Task instructions: What you return must be the lines of the data that hold the word "styling".

Data provided:
<<<<

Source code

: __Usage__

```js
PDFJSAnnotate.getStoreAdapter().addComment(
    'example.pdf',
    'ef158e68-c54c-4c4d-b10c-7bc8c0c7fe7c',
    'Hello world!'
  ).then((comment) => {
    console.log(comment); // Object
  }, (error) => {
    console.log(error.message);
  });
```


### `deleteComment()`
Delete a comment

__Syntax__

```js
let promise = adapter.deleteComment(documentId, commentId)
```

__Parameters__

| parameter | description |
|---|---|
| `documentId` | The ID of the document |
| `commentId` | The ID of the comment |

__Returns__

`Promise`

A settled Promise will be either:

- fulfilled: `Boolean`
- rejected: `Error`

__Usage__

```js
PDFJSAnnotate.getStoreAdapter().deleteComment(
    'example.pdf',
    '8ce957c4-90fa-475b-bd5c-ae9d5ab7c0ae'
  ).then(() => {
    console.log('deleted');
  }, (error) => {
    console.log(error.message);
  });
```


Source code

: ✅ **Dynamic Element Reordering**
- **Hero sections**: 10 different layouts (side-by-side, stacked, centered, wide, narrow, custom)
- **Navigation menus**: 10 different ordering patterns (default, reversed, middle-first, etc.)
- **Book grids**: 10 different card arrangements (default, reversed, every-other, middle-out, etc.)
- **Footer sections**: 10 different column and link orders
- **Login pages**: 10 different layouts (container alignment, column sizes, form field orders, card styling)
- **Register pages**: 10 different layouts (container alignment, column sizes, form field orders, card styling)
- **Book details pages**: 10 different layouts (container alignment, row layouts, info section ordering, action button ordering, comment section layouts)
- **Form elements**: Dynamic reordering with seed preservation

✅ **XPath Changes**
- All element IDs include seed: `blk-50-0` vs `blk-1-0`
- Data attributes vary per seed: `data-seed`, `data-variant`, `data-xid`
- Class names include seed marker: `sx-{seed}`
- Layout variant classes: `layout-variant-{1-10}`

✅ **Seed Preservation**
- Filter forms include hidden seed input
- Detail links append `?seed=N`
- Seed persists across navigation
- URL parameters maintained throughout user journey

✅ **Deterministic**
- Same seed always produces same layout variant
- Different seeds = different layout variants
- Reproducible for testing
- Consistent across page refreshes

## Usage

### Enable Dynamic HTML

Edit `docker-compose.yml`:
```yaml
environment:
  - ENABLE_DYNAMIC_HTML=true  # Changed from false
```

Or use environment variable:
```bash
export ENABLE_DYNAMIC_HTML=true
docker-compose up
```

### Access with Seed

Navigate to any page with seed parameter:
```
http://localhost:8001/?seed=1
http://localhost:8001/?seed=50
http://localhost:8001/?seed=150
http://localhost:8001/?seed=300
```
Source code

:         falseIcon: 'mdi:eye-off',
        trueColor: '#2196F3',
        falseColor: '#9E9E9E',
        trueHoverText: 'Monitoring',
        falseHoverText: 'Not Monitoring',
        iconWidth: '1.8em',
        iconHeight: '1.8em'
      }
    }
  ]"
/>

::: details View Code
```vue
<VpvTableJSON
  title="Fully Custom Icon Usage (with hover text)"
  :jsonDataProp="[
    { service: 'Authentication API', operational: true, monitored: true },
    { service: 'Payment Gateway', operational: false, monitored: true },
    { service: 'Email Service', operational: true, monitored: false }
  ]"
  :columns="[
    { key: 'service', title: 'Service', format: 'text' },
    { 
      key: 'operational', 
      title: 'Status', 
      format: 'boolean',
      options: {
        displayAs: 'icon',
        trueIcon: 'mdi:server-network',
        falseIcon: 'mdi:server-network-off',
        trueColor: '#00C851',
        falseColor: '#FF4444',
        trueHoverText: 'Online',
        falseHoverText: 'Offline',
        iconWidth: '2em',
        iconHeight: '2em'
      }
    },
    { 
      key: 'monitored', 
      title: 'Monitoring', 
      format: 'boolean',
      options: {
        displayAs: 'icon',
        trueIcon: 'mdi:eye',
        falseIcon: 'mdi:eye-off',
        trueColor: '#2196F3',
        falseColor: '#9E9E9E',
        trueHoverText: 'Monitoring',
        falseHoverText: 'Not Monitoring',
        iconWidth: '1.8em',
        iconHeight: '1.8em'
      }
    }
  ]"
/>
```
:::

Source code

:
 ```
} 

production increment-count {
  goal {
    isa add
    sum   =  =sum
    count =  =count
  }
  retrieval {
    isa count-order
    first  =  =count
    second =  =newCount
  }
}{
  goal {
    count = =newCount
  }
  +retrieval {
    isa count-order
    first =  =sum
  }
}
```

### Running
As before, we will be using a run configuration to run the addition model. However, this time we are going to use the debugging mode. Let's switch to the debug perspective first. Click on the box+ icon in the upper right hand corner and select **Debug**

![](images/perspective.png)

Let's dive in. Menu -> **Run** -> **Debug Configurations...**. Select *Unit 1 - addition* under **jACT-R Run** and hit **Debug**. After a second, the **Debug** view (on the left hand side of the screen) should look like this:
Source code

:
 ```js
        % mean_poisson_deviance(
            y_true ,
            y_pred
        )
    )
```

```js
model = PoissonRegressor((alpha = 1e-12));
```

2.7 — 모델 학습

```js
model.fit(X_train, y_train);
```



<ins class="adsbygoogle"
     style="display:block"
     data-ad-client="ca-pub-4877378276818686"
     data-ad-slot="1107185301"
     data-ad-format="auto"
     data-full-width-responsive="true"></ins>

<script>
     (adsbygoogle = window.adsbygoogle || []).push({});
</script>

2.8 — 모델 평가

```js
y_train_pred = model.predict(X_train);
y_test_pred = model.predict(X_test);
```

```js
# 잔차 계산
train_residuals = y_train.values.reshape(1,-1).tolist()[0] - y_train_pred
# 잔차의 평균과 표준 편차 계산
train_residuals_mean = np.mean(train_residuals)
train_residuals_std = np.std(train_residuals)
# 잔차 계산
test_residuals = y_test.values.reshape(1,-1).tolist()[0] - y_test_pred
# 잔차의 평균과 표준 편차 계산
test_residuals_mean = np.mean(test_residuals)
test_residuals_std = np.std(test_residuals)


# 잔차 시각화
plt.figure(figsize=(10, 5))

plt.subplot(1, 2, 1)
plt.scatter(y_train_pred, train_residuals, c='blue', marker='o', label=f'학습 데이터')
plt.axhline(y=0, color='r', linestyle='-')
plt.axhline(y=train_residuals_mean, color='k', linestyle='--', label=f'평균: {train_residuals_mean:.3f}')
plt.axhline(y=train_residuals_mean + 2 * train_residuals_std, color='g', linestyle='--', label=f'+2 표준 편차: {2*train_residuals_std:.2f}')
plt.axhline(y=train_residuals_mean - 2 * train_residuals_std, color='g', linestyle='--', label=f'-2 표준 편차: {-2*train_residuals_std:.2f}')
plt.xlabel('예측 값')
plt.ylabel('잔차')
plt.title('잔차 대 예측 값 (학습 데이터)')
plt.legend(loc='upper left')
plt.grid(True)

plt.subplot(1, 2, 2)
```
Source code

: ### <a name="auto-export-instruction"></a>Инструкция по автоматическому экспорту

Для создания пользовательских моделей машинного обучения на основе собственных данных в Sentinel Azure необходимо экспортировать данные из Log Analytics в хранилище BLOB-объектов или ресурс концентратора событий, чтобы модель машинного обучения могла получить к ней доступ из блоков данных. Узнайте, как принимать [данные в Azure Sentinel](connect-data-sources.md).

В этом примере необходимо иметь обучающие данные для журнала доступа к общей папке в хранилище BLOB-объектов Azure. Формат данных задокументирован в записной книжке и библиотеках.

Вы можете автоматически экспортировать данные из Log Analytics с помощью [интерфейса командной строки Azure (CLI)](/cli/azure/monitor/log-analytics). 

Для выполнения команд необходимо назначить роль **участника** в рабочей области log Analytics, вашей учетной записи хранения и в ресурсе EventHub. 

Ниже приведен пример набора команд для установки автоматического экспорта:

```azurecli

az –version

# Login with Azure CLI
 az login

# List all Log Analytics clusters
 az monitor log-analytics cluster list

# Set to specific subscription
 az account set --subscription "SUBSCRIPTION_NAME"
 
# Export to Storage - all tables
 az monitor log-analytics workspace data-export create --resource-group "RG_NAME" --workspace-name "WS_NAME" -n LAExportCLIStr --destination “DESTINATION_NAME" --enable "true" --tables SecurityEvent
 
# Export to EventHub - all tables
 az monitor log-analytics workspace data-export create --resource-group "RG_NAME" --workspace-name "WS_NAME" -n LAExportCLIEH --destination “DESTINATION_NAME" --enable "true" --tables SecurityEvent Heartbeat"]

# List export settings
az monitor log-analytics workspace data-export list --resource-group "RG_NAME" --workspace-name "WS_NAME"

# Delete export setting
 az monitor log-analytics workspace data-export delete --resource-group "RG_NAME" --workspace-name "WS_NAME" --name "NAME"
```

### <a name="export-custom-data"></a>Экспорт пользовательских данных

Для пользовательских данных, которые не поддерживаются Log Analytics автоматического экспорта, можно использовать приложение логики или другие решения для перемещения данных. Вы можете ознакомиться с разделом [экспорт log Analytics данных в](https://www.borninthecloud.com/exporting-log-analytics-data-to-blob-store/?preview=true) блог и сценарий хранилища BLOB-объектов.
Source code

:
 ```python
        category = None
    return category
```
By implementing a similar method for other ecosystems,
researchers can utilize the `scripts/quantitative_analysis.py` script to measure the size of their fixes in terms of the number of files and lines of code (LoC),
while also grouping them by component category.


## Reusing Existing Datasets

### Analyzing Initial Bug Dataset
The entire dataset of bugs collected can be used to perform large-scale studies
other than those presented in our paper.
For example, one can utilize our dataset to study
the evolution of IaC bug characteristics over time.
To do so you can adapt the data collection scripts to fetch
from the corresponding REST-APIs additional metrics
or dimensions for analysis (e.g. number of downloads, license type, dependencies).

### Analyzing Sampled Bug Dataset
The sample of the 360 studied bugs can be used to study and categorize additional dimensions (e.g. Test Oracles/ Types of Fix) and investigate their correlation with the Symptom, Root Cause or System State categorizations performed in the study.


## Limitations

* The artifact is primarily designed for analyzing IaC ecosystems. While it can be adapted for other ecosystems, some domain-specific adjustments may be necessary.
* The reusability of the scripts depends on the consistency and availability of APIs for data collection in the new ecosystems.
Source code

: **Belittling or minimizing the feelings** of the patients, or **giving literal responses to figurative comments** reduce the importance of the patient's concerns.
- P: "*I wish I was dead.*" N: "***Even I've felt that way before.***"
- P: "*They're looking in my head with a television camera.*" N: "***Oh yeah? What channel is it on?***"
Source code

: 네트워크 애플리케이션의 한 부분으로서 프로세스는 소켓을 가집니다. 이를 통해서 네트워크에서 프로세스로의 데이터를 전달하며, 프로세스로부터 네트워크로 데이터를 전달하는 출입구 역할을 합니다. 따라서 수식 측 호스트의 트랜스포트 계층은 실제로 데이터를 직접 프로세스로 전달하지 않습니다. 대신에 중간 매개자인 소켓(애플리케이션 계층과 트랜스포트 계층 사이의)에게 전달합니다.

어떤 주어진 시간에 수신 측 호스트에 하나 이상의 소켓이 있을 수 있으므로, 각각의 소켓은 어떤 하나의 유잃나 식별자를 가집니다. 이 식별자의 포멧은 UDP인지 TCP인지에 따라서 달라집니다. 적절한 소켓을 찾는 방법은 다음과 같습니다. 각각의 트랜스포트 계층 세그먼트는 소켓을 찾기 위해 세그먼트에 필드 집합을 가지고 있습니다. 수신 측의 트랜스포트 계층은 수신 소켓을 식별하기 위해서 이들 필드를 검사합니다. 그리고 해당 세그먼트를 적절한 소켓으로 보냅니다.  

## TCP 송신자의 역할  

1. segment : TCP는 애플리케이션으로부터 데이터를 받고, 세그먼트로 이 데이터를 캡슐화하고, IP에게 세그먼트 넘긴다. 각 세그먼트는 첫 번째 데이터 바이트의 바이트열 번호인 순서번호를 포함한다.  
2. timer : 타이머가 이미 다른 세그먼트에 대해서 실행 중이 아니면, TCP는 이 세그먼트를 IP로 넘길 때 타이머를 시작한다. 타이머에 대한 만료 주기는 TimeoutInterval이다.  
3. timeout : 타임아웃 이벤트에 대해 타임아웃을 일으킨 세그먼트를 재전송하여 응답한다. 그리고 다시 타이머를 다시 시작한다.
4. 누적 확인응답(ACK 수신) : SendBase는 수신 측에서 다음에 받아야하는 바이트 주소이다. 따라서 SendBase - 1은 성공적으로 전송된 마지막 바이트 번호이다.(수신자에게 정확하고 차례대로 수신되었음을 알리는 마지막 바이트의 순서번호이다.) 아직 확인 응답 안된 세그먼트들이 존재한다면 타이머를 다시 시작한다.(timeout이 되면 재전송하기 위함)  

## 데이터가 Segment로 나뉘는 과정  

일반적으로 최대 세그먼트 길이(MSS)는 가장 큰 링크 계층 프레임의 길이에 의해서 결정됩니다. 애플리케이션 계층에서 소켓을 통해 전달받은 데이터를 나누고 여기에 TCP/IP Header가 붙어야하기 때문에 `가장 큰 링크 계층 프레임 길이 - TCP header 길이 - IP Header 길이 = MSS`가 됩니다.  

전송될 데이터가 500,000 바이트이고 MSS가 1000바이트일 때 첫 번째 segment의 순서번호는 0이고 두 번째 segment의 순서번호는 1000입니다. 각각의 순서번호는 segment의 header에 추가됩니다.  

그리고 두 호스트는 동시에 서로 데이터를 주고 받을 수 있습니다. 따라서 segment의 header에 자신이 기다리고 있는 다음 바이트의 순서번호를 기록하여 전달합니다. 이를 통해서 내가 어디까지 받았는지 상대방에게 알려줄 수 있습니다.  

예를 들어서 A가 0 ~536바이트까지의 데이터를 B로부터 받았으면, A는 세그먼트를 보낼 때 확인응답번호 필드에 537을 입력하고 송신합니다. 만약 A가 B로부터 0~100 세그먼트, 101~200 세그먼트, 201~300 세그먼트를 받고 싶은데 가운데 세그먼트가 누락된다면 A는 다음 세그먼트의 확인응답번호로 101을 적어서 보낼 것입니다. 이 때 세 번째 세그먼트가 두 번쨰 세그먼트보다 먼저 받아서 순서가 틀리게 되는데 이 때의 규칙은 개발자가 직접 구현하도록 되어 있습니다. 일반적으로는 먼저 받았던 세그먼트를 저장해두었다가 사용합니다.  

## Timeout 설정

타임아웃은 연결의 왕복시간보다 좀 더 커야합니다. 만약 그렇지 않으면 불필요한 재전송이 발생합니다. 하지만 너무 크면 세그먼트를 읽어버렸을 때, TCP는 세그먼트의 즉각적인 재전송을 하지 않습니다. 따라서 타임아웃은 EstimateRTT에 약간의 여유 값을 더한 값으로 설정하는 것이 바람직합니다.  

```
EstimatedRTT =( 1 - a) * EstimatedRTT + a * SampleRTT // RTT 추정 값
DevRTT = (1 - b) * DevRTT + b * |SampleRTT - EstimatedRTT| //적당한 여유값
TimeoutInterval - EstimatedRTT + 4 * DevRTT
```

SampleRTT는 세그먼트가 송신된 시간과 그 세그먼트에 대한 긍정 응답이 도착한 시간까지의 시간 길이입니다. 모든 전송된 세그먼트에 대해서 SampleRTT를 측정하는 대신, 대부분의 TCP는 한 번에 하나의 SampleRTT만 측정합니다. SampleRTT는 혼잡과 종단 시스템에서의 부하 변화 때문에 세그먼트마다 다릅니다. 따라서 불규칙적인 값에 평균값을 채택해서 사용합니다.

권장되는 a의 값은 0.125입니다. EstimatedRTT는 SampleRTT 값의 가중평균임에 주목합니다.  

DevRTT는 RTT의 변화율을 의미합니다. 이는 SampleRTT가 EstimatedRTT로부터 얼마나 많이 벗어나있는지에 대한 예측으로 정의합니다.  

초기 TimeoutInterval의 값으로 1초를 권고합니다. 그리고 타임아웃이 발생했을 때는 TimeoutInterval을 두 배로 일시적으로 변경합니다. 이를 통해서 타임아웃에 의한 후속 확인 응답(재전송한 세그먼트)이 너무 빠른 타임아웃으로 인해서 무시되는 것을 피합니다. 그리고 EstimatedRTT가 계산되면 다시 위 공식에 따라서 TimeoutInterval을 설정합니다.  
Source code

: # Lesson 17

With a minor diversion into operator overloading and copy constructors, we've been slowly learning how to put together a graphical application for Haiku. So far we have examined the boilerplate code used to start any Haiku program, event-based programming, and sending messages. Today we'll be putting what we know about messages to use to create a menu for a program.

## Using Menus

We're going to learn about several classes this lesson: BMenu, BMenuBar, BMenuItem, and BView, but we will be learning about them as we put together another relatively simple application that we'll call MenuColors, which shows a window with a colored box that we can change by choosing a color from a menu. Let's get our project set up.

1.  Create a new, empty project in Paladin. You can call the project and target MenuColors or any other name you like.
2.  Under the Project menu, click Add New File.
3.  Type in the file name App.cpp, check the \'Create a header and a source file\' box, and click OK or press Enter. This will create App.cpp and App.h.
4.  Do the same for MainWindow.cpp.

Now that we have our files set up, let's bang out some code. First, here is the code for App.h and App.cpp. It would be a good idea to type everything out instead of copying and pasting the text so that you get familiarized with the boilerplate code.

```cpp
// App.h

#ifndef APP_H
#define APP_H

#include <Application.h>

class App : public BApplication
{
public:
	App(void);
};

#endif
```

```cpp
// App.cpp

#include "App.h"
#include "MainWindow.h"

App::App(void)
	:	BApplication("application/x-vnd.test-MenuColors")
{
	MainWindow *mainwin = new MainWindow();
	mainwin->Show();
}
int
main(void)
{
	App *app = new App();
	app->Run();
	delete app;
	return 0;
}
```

>>>>

Task answer:
- **Login pages**: 10 different layouts (container alignment, column sizes, form field orders, card styling)
- **Register pages**: 10 different layouts (container alignment, column sizes, form field orders, card styling)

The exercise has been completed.